LIHUE — You can fire up your nine iron or your nail gun on Sunday, May 3 due to a recent restructuring of Kauai’s emergency rules which allow, among other activities, construction and golfing to resume starting Sunday.
Mayor Derek Kawakami announced Wednesday that he’s letting some of the Mayor Emergency Rules expire — numbers 3, 4, 5 and 6 — on May 3. Those rules relate to beach park permits for non-residents; bars and restaurants; mandatory masks; and essential businesses and services.
But only because Governor Ige’s statewide laws overlap those rules. Bars are still closed and restaurants are still limited to pick-up and delivery and only businesses that are on Ige’s list of essential businesses (found in the Third Supplementary Proclamation) are allowed to operate.
And the public is reminded it’s still required to wear masks in public, to follow social distancing requirements, and to be able to maintain cleanliness and sanitization.
“To be clear, we are only allowing these local rules to expire because they are now covered by the Governor’s Statewide Rules on how we use our beaches, or when we wear our masks, or what work is deemed essential,” Kawakami said in his Wednesday public address.

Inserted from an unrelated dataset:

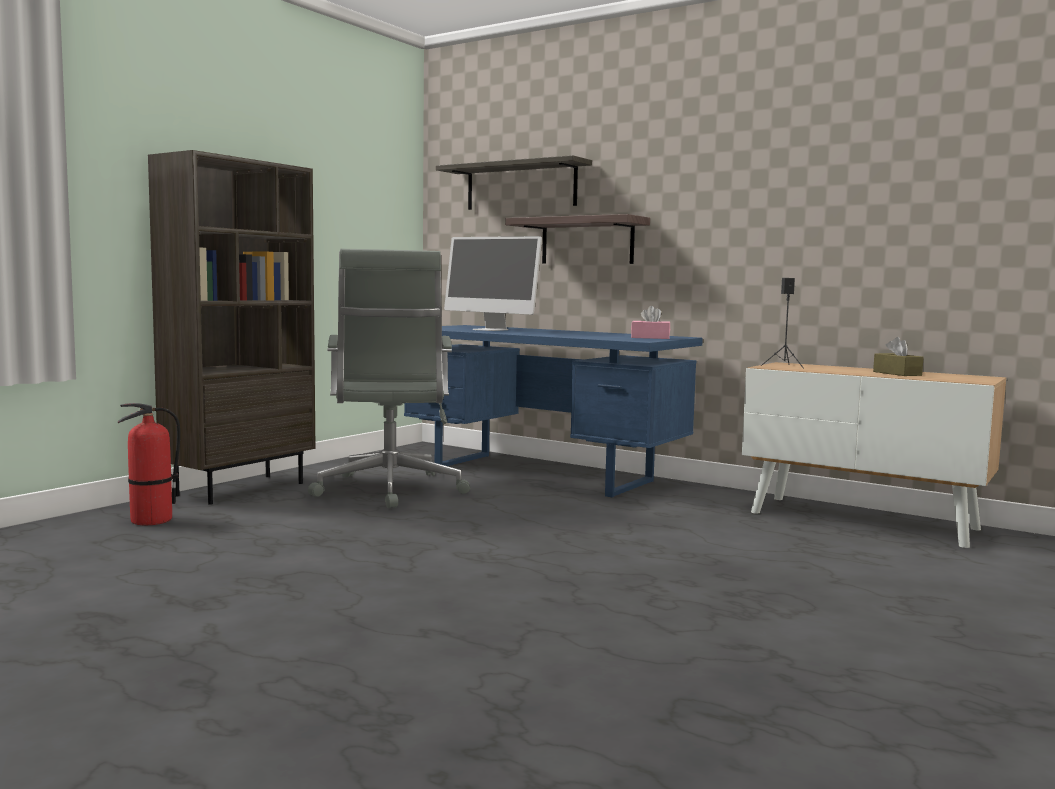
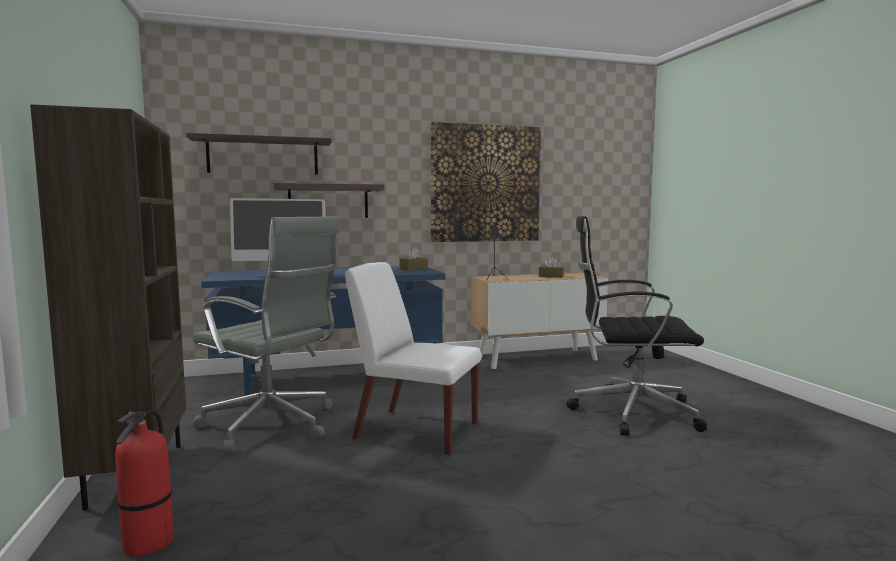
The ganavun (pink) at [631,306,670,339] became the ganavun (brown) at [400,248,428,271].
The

The first two Emergency Rules will continue, Kawakami said; Emergency Rule 1, which dedicates Kauai County campgrounds “to be used exclusively by our homeless community to shelter in place” and Emergency Rule 2, which is the nightly 9 p.m. to 5 a.m. curfew.
“To be clear, TVR’s (Transient Vacation Rentals) are still banned from operating, as they are not listed as an essential business or operation under the Governor’s Order,” Kawakami said Wednesday. “Incoming visitors will still be subject to the 14-day quarantine. And while permits are no longer necessary for non-residents at county beach parks, we all must still follow the Governor’s guidelines to not loiter on beaches.”
Kawakami said his team is still figuring out next steps for reopening businesses like retail stores, cemeteries, community pools, pet grooming, car washes and salons, and promised to keep the public updated, saying “we’re working on it.”
Social distancing and stay-at-home orders are still in effect statewide, which means the public is asked to stay home as much as possible, refrain from social gatherings and public outings and follow social distancing and hygiene guidelines.